**DESCRIPTION OF THE TASK:** Copy out every line of the records below word for word, leaving out the pictures.

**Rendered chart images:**
>>>

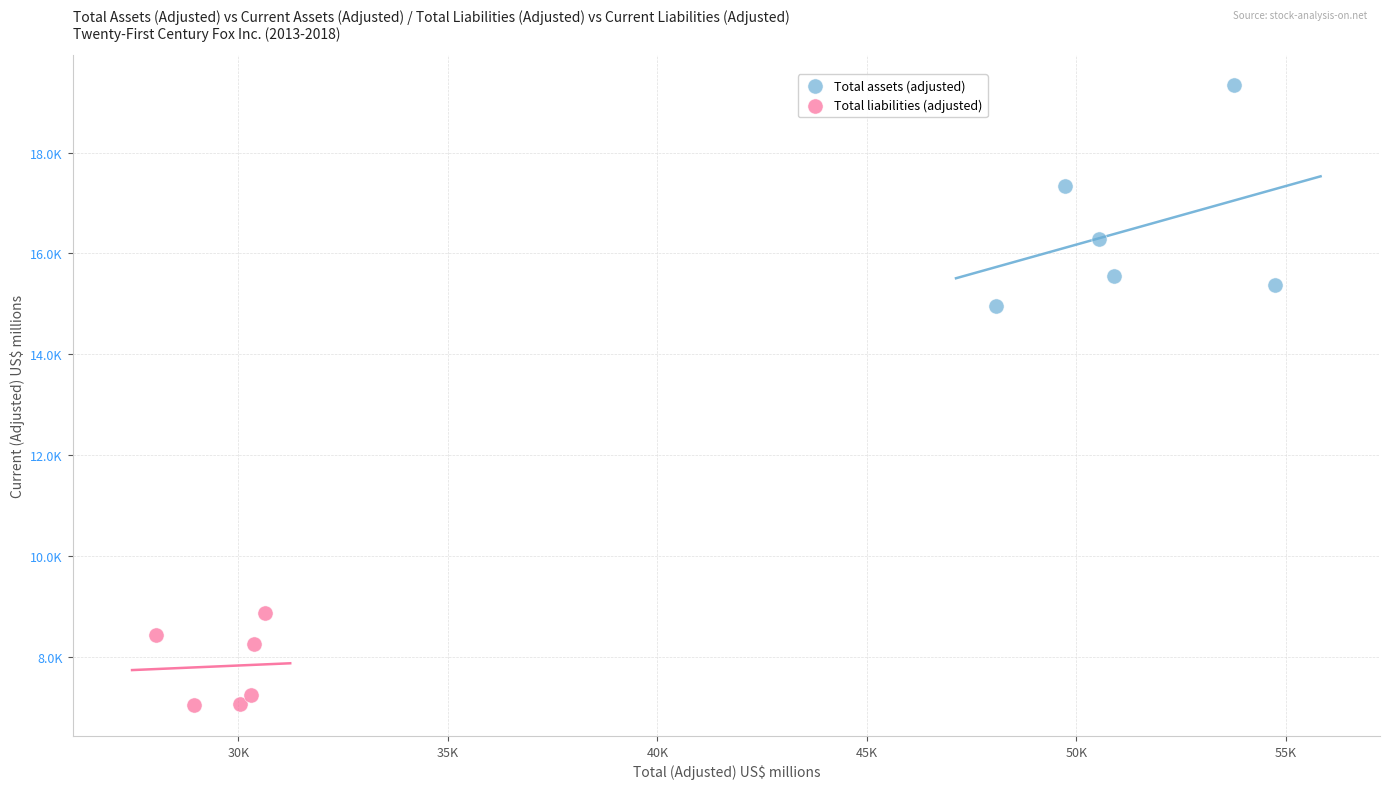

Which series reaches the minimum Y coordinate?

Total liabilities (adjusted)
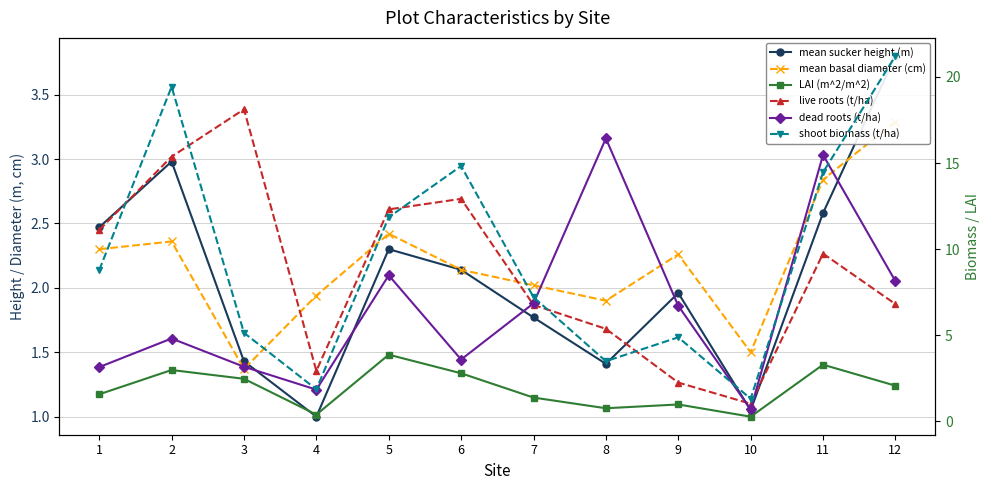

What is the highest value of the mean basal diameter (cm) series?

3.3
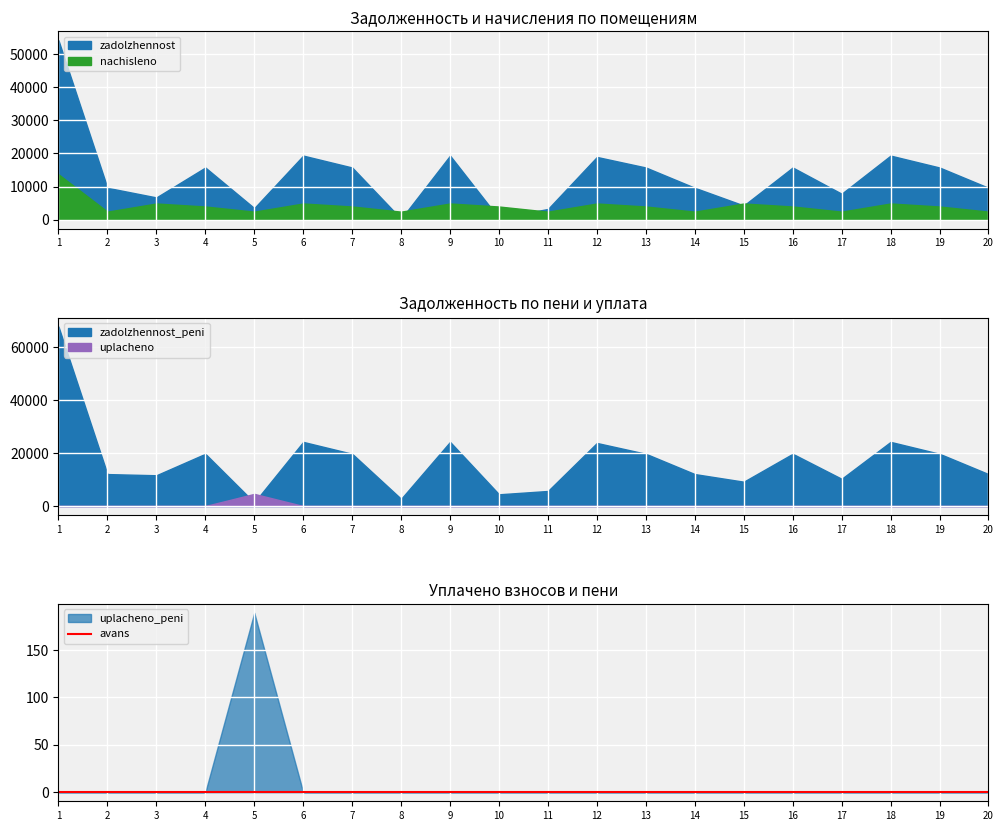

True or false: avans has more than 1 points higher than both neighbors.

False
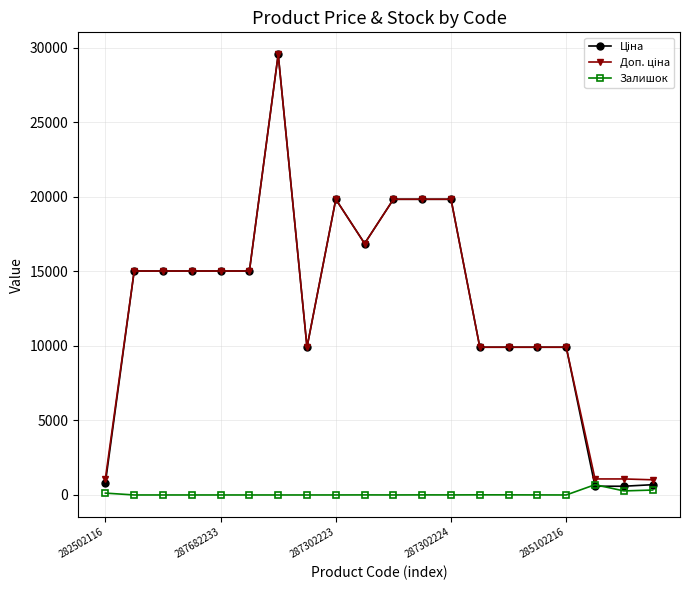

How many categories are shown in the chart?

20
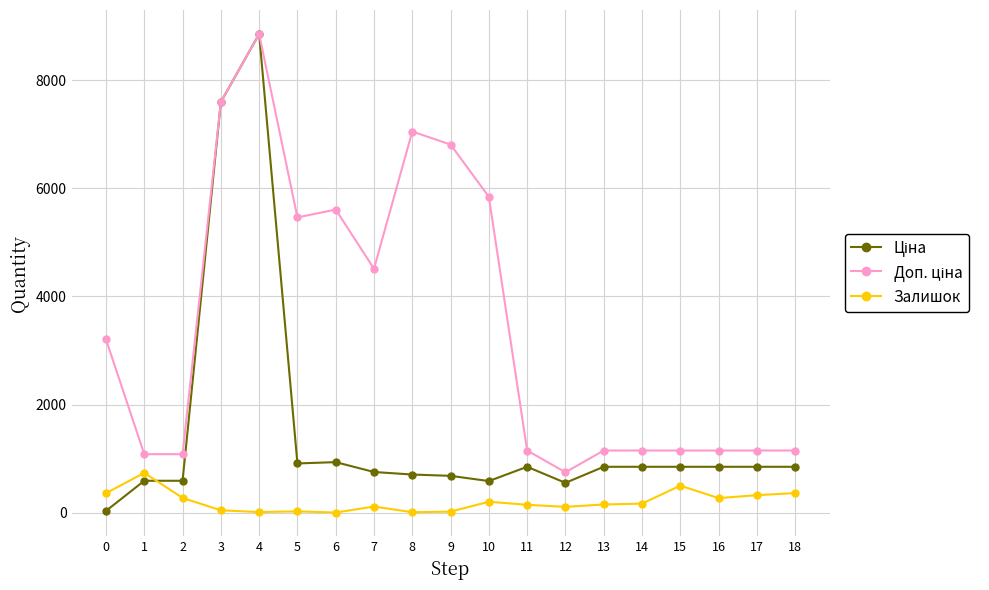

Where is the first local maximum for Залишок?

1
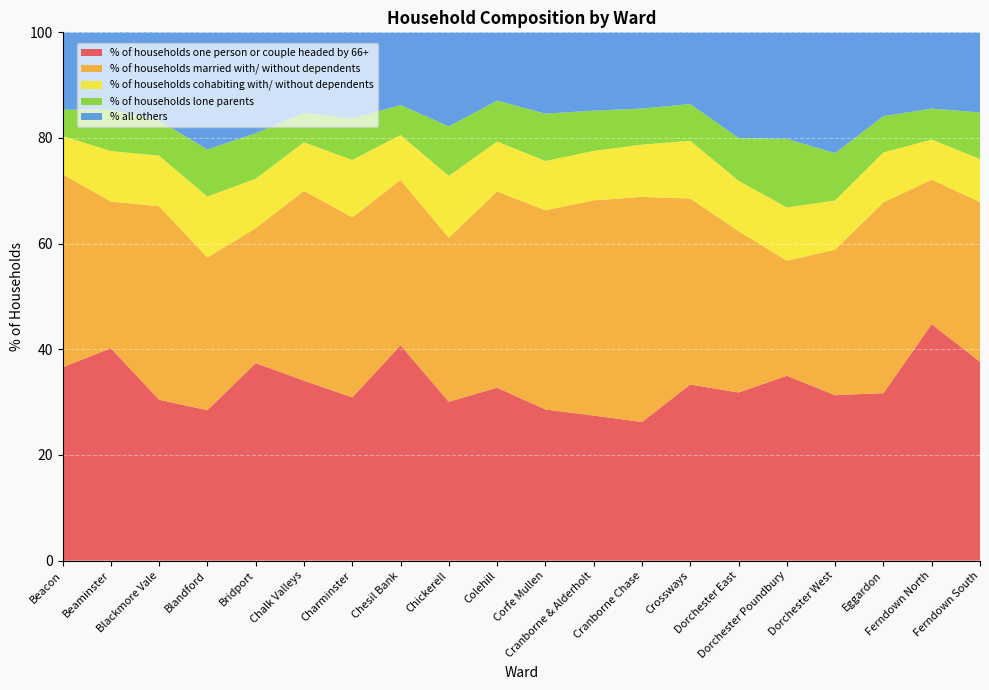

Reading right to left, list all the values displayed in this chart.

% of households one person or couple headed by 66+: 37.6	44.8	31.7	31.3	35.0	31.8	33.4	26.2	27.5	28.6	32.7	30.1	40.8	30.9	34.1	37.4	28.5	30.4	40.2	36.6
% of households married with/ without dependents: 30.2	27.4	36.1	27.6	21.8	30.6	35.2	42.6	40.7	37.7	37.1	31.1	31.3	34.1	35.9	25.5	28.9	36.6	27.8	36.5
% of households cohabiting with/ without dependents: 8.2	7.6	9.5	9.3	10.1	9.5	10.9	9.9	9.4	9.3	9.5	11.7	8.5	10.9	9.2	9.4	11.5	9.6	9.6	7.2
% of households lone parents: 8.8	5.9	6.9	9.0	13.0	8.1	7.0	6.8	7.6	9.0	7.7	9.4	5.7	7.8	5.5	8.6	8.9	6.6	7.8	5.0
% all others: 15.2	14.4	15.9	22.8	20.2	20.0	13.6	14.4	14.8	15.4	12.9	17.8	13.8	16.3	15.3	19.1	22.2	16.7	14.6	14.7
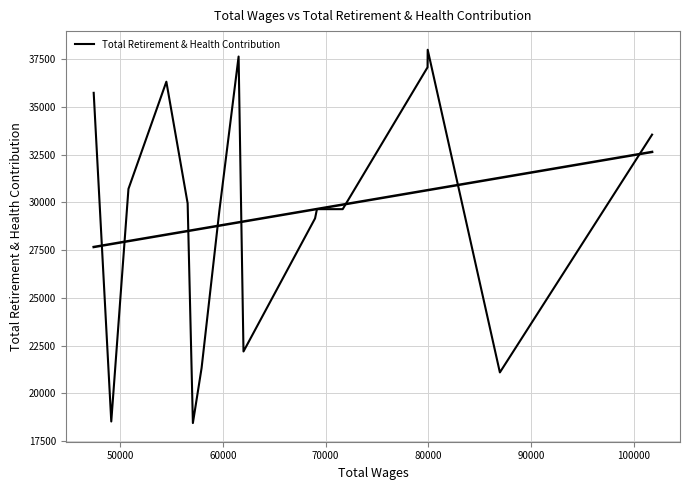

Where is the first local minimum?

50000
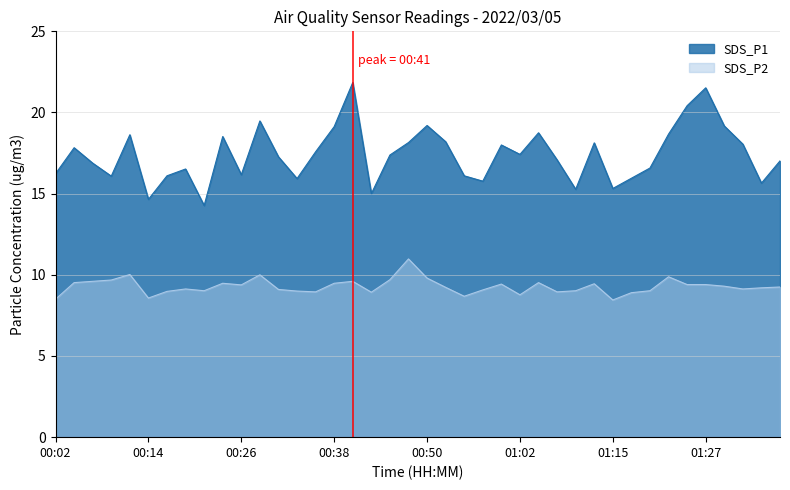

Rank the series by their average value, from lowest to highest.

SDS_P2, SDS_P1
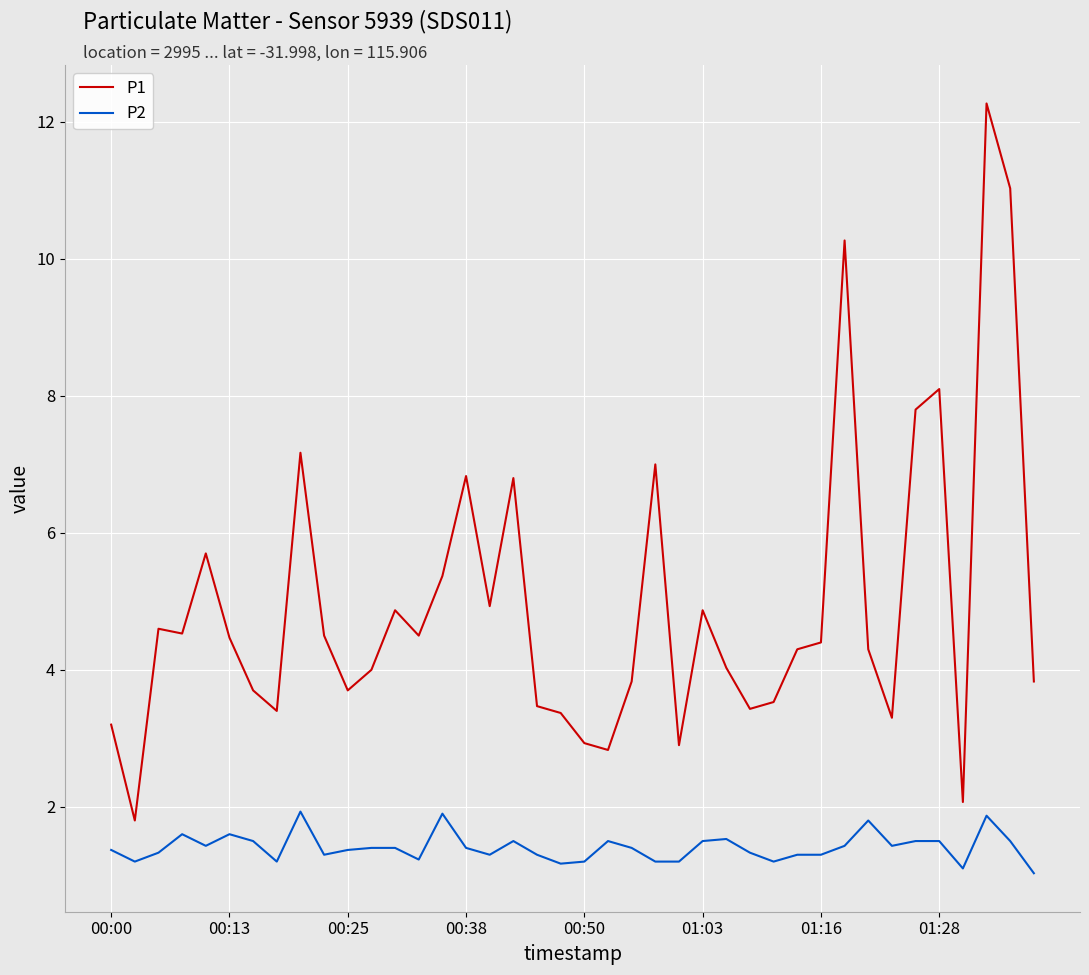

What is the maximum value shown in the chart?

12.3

<<<

**ANSWER FOR THE TASK:**
Which series reaches the minimum Y coordinate?

Total liabilities (adjusted)

What is the highest value of the mean basal diameter (cm) series?

3.3

True or false: avans has more than 1 points higher than both neighbors.

False

How many categories are shown in the chart?

20

Where is the first local maximum for Залишок?

1

Reading right to left, list all the values displayed in this chart.

% of households one person or couple headed by 66+: 37.6	44.8	31.7	31.3	35.0	31.8	33.4	26.2	27.5	28.6	32.7	30.1	40.8	30.9	34.1	37.4	28.5	30.4	40.2	36.6
% of households married with/ without dependents: 30.2	27.4	36.1	27.6	21.8	30.6	35.2	42.6	40.7	37.7	37.1	31.1	31.3	34.1	35.9	25.5	28.9	36.6	27.8	36.5
% of households cohabiting with/ without dependents: 8.2	7.6	9.5	9.3	10.1	9.5	10.9	9.9	9.4	9.3	9.5	11.7	8.5	10.9	9.2	9.4	11.5	9.6	9.6	7.2
% of households lone parents: 8.8	5.9	6.9	9.0	13.0	8.1	7.0	6.8	7.6	9.0	7.7	9.4	5.7	7.8	5.5	8.6	8.9	6.6	7.8	5.0
% all others: 15.2	14.4	15.9	22.8	20.2	20.0	13.6	14.4	14.8	15.4	12.9	17.8	13.8	16.3	15.3	19.1	22.2	16.7	14.6	14.7

Where is the first local minimum?

50000

Rank the series by their average value, from lowest to highest.

SDS_P2, SDS_P1

What is the maximum value shown in the chart?

12.3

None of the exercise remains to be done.